What will the loss of credit card late fees mean for America’s biggest banks?
A report Tuesday (March 5) by Goldman Sachs Equity Research examines the impact of lost revenue for these banks in the wake of the Consumer Financial Protection Bureau’s (CFPB) new rule that lowers those fees from as high as $32 to an average of $8.
“We expect large cap banks to take actions to mitigate the impact of lost revenue from late fee reduction that could include 1) an increase in APRs on new balances, 2) changes to sharing arrangements with retailers, and 3) the potential introduction of account maintenance fees, amongst others,” Goldman analyst Richard Ramsden wrote, per a report by Seeking Alpha.
The research estimated that the changes to late fees would have an average impact on earnings per share (EPS) of -2.4% in 2025. Citigroup would be hit hardest, Ramsden wrote, with a 6.4% estimated 2025 EPS impact, while PNC’s EPS impact would be just 0.7%.
Goldman’s findings came in the wake of the CFPB’s announcement Tuesday that it had finalized the rule change for credit card late fees. The rule applies to the largest issuers, those with more than 1 million open accounts.
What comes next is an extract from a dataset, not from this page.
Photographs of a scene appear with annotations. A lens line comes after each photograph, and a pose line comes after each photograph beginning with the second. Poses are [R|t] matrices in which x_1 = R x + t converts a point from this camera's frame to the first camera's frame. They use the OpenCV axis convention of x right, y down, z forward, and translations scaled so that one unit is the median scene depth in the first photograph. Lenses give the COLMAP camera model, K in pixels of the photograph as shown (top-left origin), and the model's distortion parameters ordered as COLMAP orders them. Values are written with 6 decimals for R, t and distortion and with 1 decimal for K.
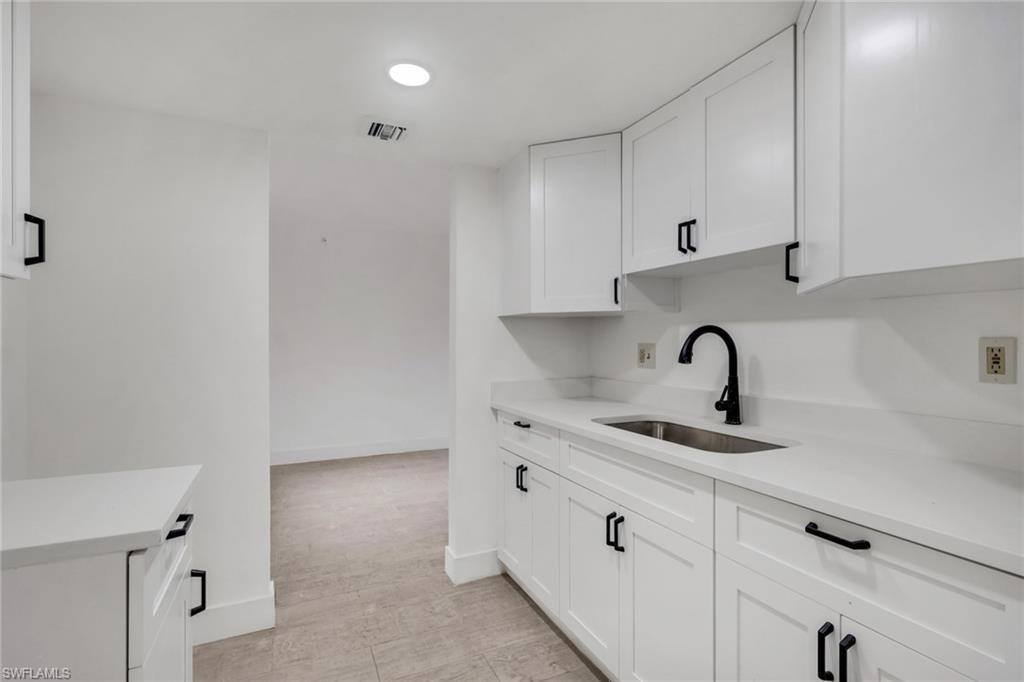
lens RADIAL K [[480.9, 0, 516.3], [0, 480.9, 344.1], [0, 0, 1]] dist [-0.005714, 0.001243]
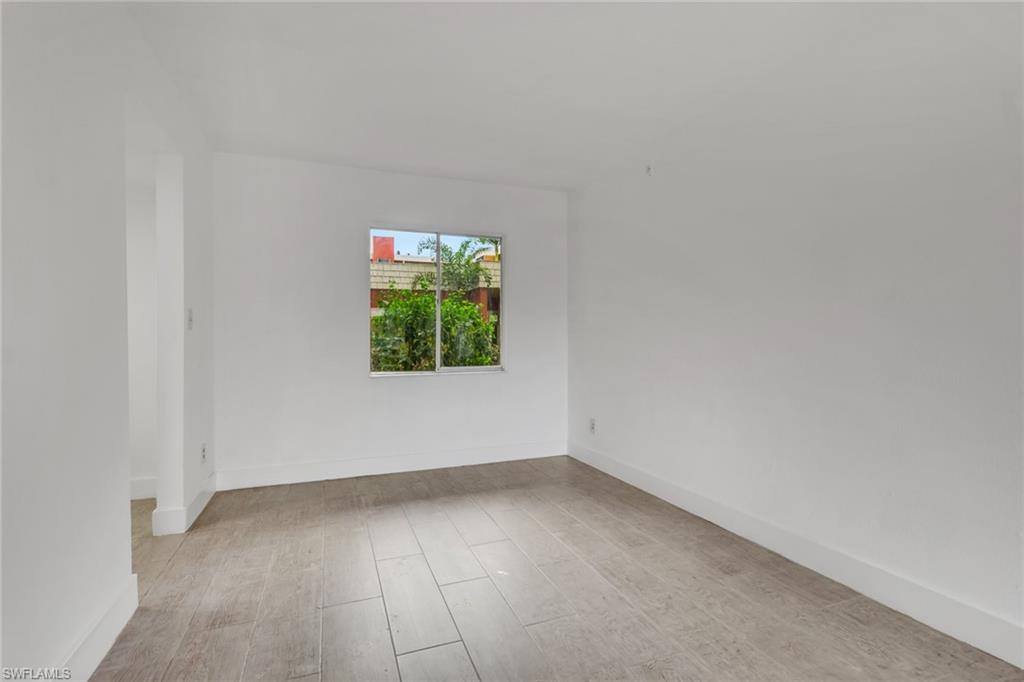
lens RADIAL K [[480.9, 0, 506.8], [0, 480.9, 343.1], [0, 0, 1]] dist [-0.005714, 0.001243]
pose [[-0.074553, 0.006543, -0.997196, 0.641151], [0.001066, 0.999978, 0.006481, 0.055159], [0.997217, -0.000580, -0.074558, 1.858297]]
“Today, the credit card industry hauls in more than $14 billion in late fee revenue each year, which our research shows is more than five times the companies’ associated costs,” CFPB Director Rohit Chopra said in a news release announcing the change.
“They charge these fees to consumers even when their payment is only a little bit late or when it’s out of their control.”
The American Banks Association has criticized the rule change, arguing that the CFPB would end up preventing competition, reduce credit access and lead to higher debt.
Last month, the CFPB issued a report showing that the largest credit card issuers charged consumers interest rates that were 8 to 10 points higher than those found at small- to medium-sized banks and credit unions.
Meanwhile, PYMNTS wrote Tuesday that the CFPB’s rule change could negatively affect banks’ ability to invest in innovation.
“The dwindling, capped pool of fees may give the regulators grist for the headline mill, but eventually, the move may have unintended consequences as banks look to cut costs elsewhere to offset the impact by trimming some services and product features,” the report said.